**EXERCISE DESCRIPTION**: Please copy out the lines in the entries that contain "format".

**EXTRACTED RECORDS**:

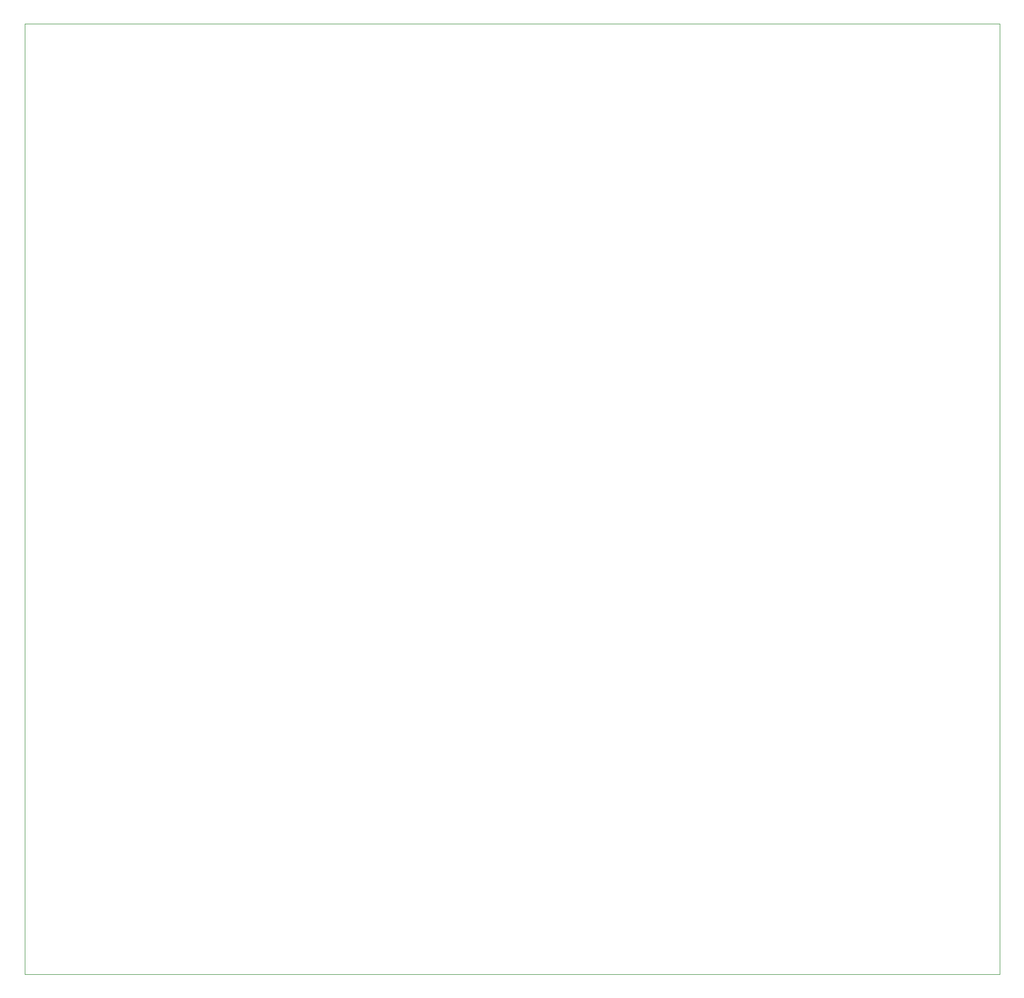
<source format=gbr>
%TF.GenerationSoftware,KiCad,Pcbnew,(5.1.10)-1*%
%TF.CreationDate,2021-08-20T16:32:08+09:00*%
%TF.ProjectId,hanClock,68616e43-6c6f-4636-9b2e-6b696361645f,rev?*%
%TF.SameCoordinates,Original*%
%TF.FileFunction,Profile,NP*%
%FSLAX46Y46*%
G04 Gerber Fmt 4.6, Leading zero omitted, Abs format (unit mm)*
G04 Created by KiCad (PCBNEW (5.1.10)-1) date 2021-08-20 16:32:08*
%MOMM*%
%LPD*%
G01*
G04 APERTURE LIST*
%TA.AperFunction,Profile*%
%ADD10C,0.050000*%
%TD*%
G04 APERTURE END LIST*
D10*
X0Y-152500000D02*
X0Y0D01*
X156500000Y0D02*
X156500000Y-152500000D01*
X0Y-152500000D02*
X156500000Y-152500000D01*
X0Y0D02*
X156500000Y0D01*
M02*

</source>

**FINAL ANSWER**:
<source format=gbr>
G04 Gerber Fmt 4.6, Leading zero omitted, Abs format (unit mm)*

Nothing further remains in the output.